How do you define beauty? By this I mean, what makes a person beautiful?
When I look at our two granddaughters, Ava and Juliette (whom we all call “Juju B”), this is what I see: Ava at five years old, strong and sturdy, with her own *fashion sense, her dad’s deep dimples and her mother’s amazing smile.
Juju B at six months old, wide eyed and gummy-grinned, is happy about life in general and is trying to skip the whole crawling thing; she wants to walk first. To the Crankee Yankee and me, they are breathtakingly gorgeous and perfect in every way.
But for non-family people, how do we define beauty? Oh, it’s easy enough to pick up the latest glossy fashion magazine and view all the gorgeous people in them wearing fabulous clothes and jewelry. But how about the rest of us?

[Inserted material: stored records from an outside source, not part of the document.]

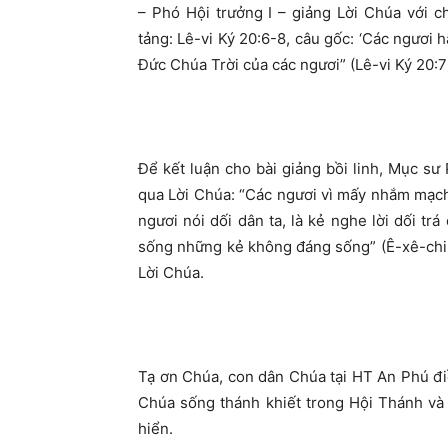
– Phó Hội trưởng I – giảng Lời Chúa với c
tảng: Lê-vi Ký 20:6-8, câu gốc: ‘Các ngươi h
Đức Chúa Trời của các ngươi” (Lê-vi Ký 20:7
Để kết luận cho bài giảng bồi linh, Mục sư
qua Lời Chúa: “Các ngươi vì mấy nhắm mạch
ngươi nói dối dân ta, là kẻ nghe lời dối t
sống những kẻ không đáng sống” (Ê-xê-chi
Lời Chúa.
Tạ ơn Chúa, con dân Chúa tại HT An Phú đi
Chúa sống thánh khiết trong Hội Thánh và
hiển.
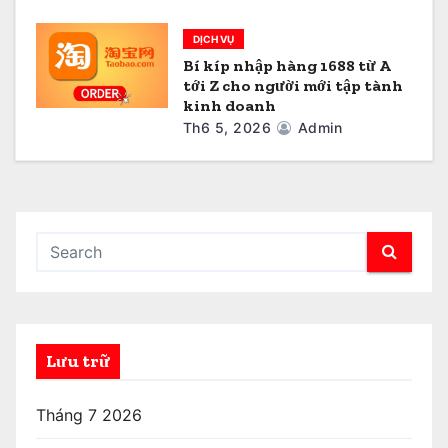
DỊCH VỤ
Bí kíp nhập hàng 1688 từ A
tới Z cho người mới tập tành
kinh doanh
Th6 5, 2026
Admin
Lưu trữ
Tháng 7 2026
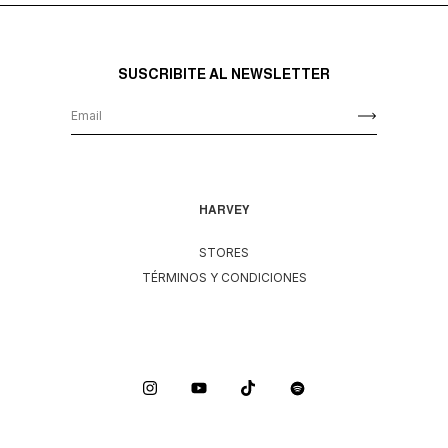
SUSCRIBITE AL NEWSLETTER
HARVEY
STORES
TÉRMINOS Y CONDICIONES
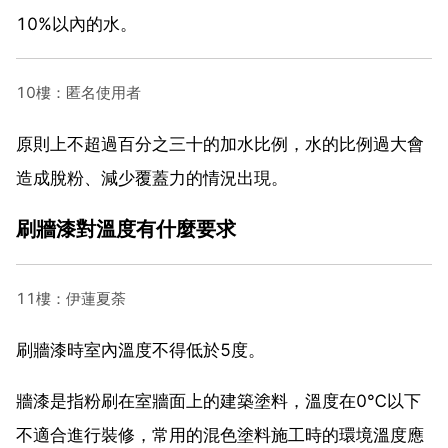
10%以內的水。
10樓：匿名使用者
原則上不超過百分之三十的加水比例，水的比例過大會
造成脫粉、減少覆蓋力的情況出現。
刷牆漆對溫度有什麼要求
11樓：伊蓮夏荼
刷牆漆時室內溫度不得低於5度。
牆漆是指粉刷在室牆面上的建築塗料，溫度在0℃以下
不適合進行裝修，常用的混色塗料施工時的環境溫度應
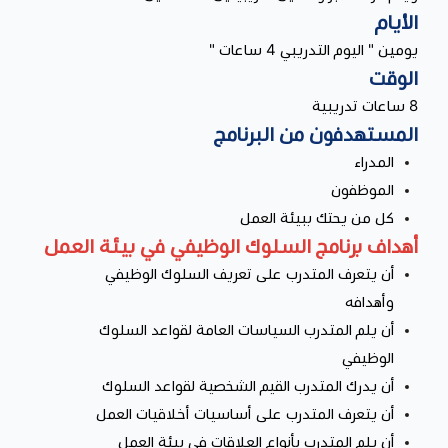
الأيام
يومين " اليوم التدريبي 4 ساعات "
الوقت
8 ساعات تدريبية
المستهدفون من البرنامج
المدراء
الموظفون
كل من يحتك ببيئة العمل
أهداف برنامج السلوك الوظيفي في بيئة العمل
أن يتعرف المتدرب على تعريف السلوك الوظيفي
وأهدافه
أن يلم المتدرب السياسات العامة لقواعد السلوك
الوظيفي
أن يدرك المتدرب القيم الشخصية لقواعد السلوك
أن يتعرف المتدرب على أساسيات أخلاقيات العمل
أن يلم المتدرب بأنواع العلاقات في بيئة العمل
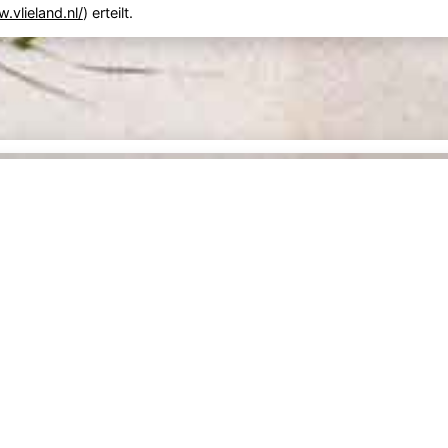
.vlieland.nl/
) erteilt.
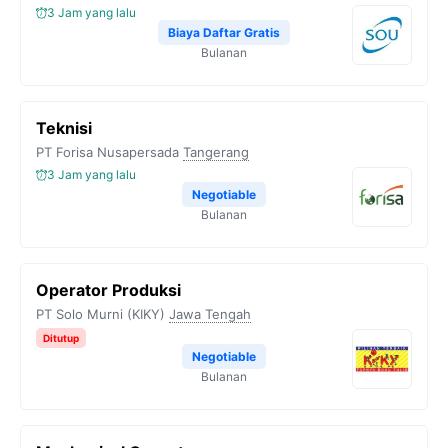
3 Jam yang lalu
Biaya Daftar Gratis
Bulanan
Teknisi
PT Forisa Nusapersada
Tangerang
3 Jam yang lalu
Negotiable
Bulanan
Operator Produksi
PT Solo Murni (KIKY)
Jawa Tengah
Ditutup
Negotiable
Bulanan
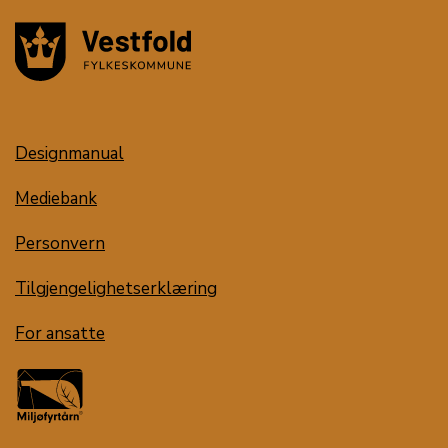
Designmanual
Mediebank
Personvern
Tilgjengelighetserklæring
For ansatte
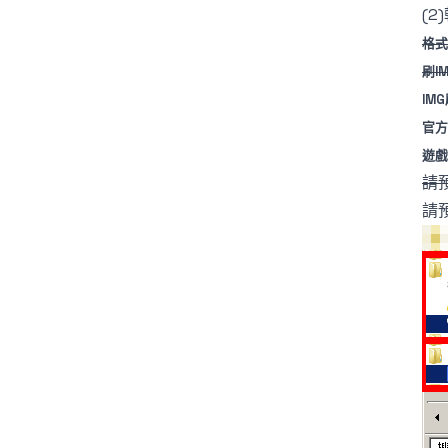
(
格式
刷I
IM
官方
遊戲
請預
請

What exactly makes someone beautiful? Is it perfectly symmetrical features, perfect hair, smooth skin, a “triple zero” figure, the “right” clothes? Looking back over the different decades, my own standards of fashion and beauty have changed.
Fashion changes quickly, as do makeup trends. Somewhere along the way, we find our own look; we find what works for us.

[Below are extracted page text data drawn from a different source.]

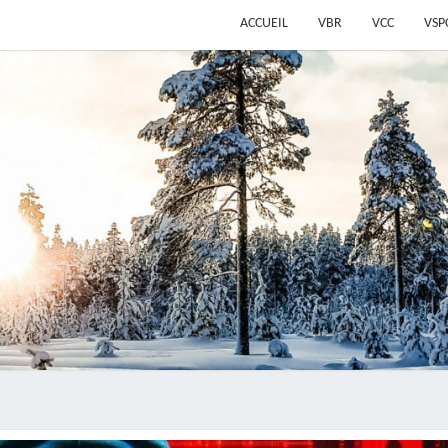
ACCUEIL
VBR
VCC
VSP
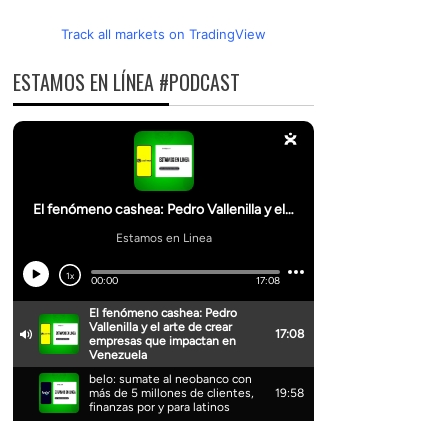
Track all markets on TradingView
ESTAMOS EN LÍNEA #PODCAST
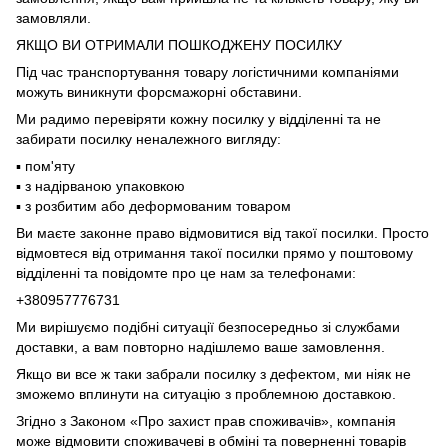
замовляли.
ЯКЩО ВИ ОТРИМАЛИ ПОШКОДЖЕНУ ПОСИЛКУ
Під час транспортування товару логістичними компаніями
можуть виникнути форсмажорні обставини.
Ми радимо перевіряти кожну посилку у відділенні та не
забирати посилку неналежного вигляду:
▪️ пом'яту
▪️ з надірваною упаковкою
▪️ з розбитим або деформованим товаром
Ви маєте законне право відмовитися від такої посилки. Просто
відмовтеся від отримання такої посилки прямо у поштовому
відділенні та повідомте про це нам за телефонами:
+380957776731
Ми вирішуємо подібні ситуації безпосередньо зі службами
доставки, а вам повторно надішлемо ваше замовлення.
Якщо ви все ж таки забрали посилку з дефектом, ми ніяк не
зможемо вплинути на ситуацію з проблемною доставкою.
Згідно з Законом «Про захист прав споживачів», компанія
може відмовити споживачеві в обміні та поверненні товарів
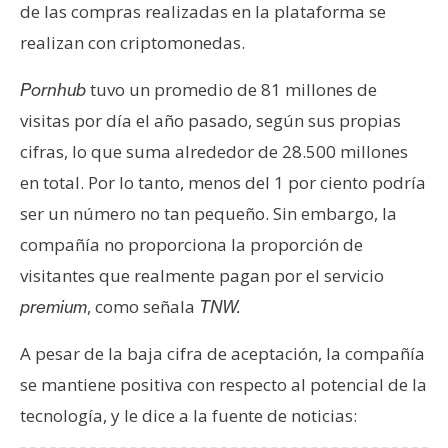
de las compras realizadas en la plataforma se
e
realizan con criptomonedas.
r
e
tuvo un promedio de 81 millones de
Pornhub
u
m
visitas por día el año pasado, según sus propias
cifras, lo que suma alrededor de 28.500 millones
en total. Por lo tanto, menos del 1 por ciento podría
I
A
ser un número no tan pequeño. Sin embargo, la
compañía no proporciona la proporción de
visitantes que realmente pagan por el servicio
A
, como señala
n
premium
TNW.
á
A pesar de la baja cifra de aceptación, la compañía
l
i
se mantiene positiva con respecto al potencial de la
s
tecnología, y le dice a la fuente de noticias:
i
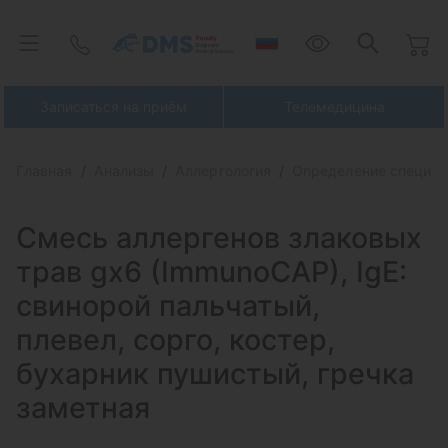
Записаться на приём
Телемедицина
Главная
Анализы
Аллергология
Определение специфи
Смесь аллергенов злаковых
трав gx6 (ImmunoCAP), IgE:
свинорой
пальчатый,
плевел, сорго, костер,
бухарник пушистый, гречка
заметная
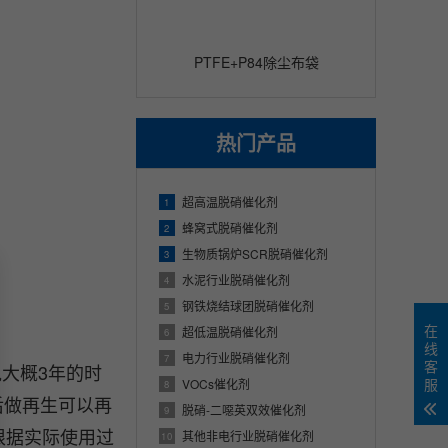
PTFE+P84除尘布袋
热门产品
超高温脱硝催化剂
1
蜂窝式脱硝催化剂
2
生物质锅炉SCR脱硝催化剂
3
水泥行业脱硝催化剂
4
钢铁烧结球团脱硝催化剂
5
在
超低温脱硝催化剂
6
线
电力行业脱硝催化剂
7
客
说大概3年的时
服
VOCs催化剂
8
后做再生可以再
脱硝-二噁英双效催化剂
9
根据实际使用过
其他非电行业脱硝催化剂
10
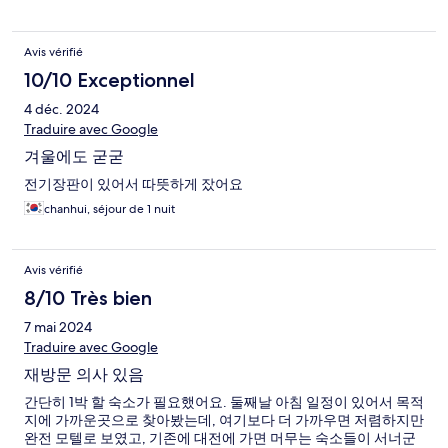
Avis vérifié
10/10 Exceptionnel
4 déc. 2024
Traduire avec Google
겨울에도 굳굳
전기장판이 있어서 따뜻하게 잤어요
chanhui, séjour de 1 nuit
Avis vérifié
8/10 Très bien
7 mai 2024
Traduire avec Google
재방문 의사 있음
간단히 1박 할 숙소가 필요했어요. 둘째날 아침 일정이 있어서 목적
지에 가까운곳으로 찾아봤는데, 여기보다 더 가까우면 저렴하지만
완전 모텔로 보였고, 기존에 대전에 가면 머무는 숙소들이 서너군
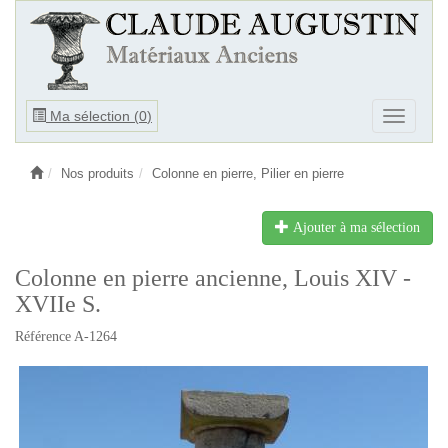
Ouvrir
Ma sélection (
0
)
Ouvrir
le
le
menu
menu
Nos produits
Colonne en pierre, Pilier en pierre
Ajouter à ma sélection
Colonne en pierre ancienne, Louis XIV -
XVIIe S.
Référence A-1264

At my age, I have to laugh to see “new trends” evolve; often they are just a rehash of fashions past. I have lived through platform shoes, “granny” gowns and square tinted glasses, the Carnaby look popular during the “British invasion,” mini skirts and midi skirts, fishnet stockings and knee socks, active wear and yoga pants, heavy jewelry and minimalist jewelry, and so much more.

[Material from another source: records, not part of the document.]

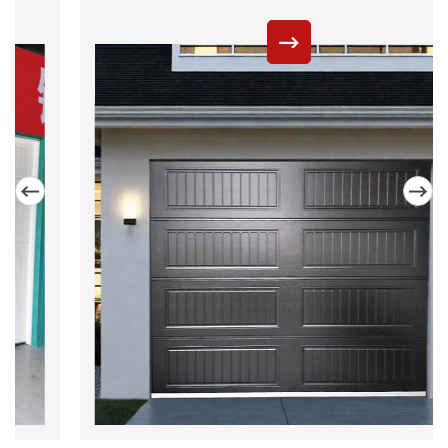
なテクノロジーと機器を採用して、ヴィラPUフォーム絶
縁ガレージドアを生産して、世界のクラスドア業界を作
成しています。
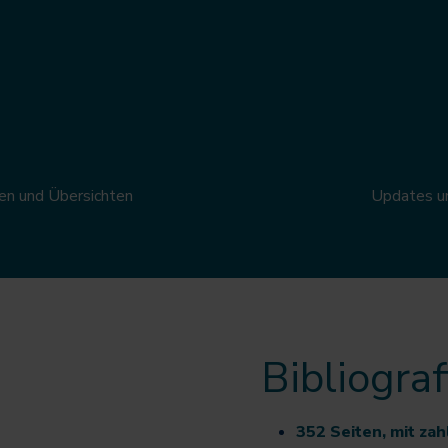
len und Übersichten
Updates un
Bibliogra
352 Seiten, mit zah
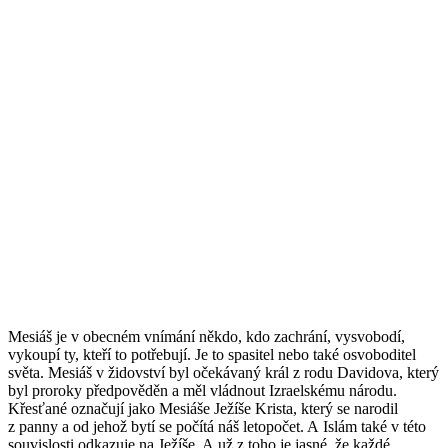
Mesiáš je v obecném vnímání někdo, kdo zachrání, vysvobodí,
vykoupí ty, kteří to potřebují. Je to spasitel nebo také osvoboditel
světa. Mesiáš v židovství byl očekávaný král z rodu Davidova, který
byl proroky předpověděn a měl vládnout Izraelskému národu.
Křesťané označují jako Mesiáše Ježíše Krista, který se narodil
z panny a od jehož bytí se počítá náš letopočet. A Islám také v této
souvislosti odkazuje na Ježíše. A už z toho je jasné, že každé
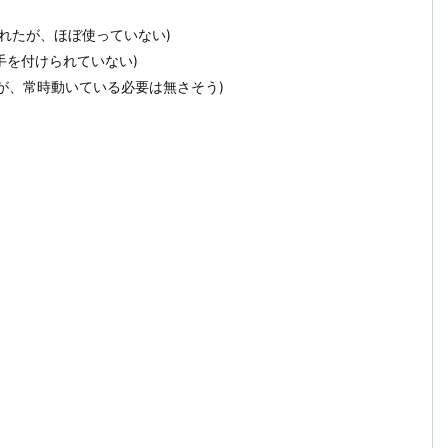
為に入れたが、ほぼ使っていない)
だ手を付けられていない)
に使うが、常時動いている必要は無さそう)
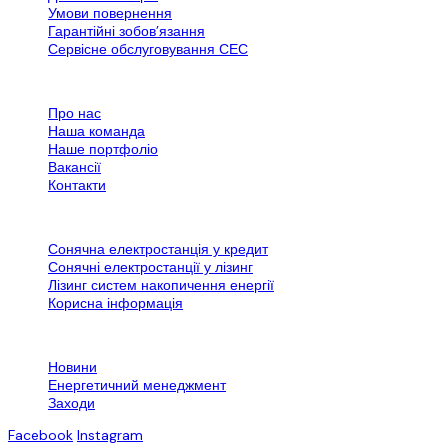
Умови повернення
Гарантійні зобов’язання
Сервісне обслуговування СЕС
Все про SPN Group
Про нас
Наша команда
Наше портфоліо
Вакансії
Контакти
Додаткова інформація
Сонячна електростанція у кредит
Сонячні електростанції у лізинг
Лізинг систем накопичення енергії
Корисна інформація
Контактна інформація
Новини
Енергетичний менеджмент
Заходи
Facebook
Instagram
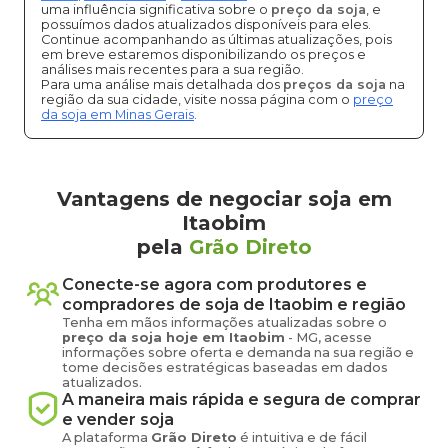
uma influência significativa sobre o
preço da soja
, e
possuímos dados atualizados disponíveis para eles.
Continue acompanhando as últimas atualizações, pois
em breve estaremos disponibilizando os preços e
análises mais recentes para a sua região.
Para uma análise mais detalhada dos
preços da soja
na
região da sua cidade, visite nossa página com o
preço
da soja em Minas Gerais
.
Vantagens de negociar soja em
Itaobim
pela
Grão Direto
Conecte-se agora com produtores e
compradores de
soja
de
Itaobim
e região
Tenha em mãos informações atualizadas sobre o
preço
da soja
hoje em
Itaobim
-
MG
, acesse
informações sobre oferta e demanda na sua região e
tome decisões estratégicas baseadas em dados
atualizados.
A maneira mais rápida e segura de comprar
e vender
soja
A plataforma
Grão Direto
é intuitiva e de fácil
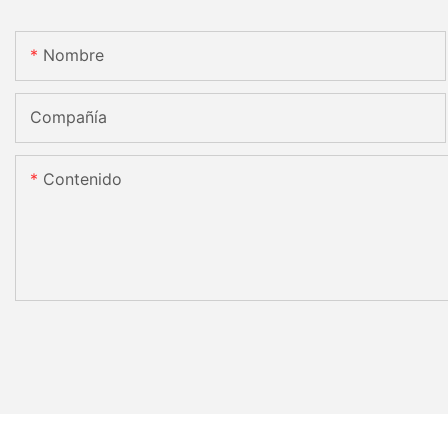
Nombre
Compañía
Contenido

Let me say at this point that being this age is amazing in that I no longer slavishly follow fashion trends the way I used to. I’ve mentioned this incredible woman before; Iris Apfel, 93 year old fashion maven. I love this quote of hers:
“When you don’t dress like everyone else you don’t have to think like everyone else.”
Fashion is one thing, and beauty is another. I love it that commercials now feature “normal” people; that is, small size whatever to large size whatever. What a beautiful mix we all are; different skin tones, different hair types, individual fashion trends, and so on.
At this stage of the game, we ought not to be so hard on ourselves for not being “perfect.” Beauty comes in many ‘flavors;’ there isn’t one standard of beauty any longer, which is great.
We are who we are, and it’s high time we were glad about it.
*For Ava, the more colors, the better. A typical outfit for her is flowered leggings turned up an inch at the bottom, a striped top with the same sort of colors, light-up sneakers, at least two headbands, and her unicorn purse. She adores anything pink and purple, but she is kindly to yellow, blue and green as well.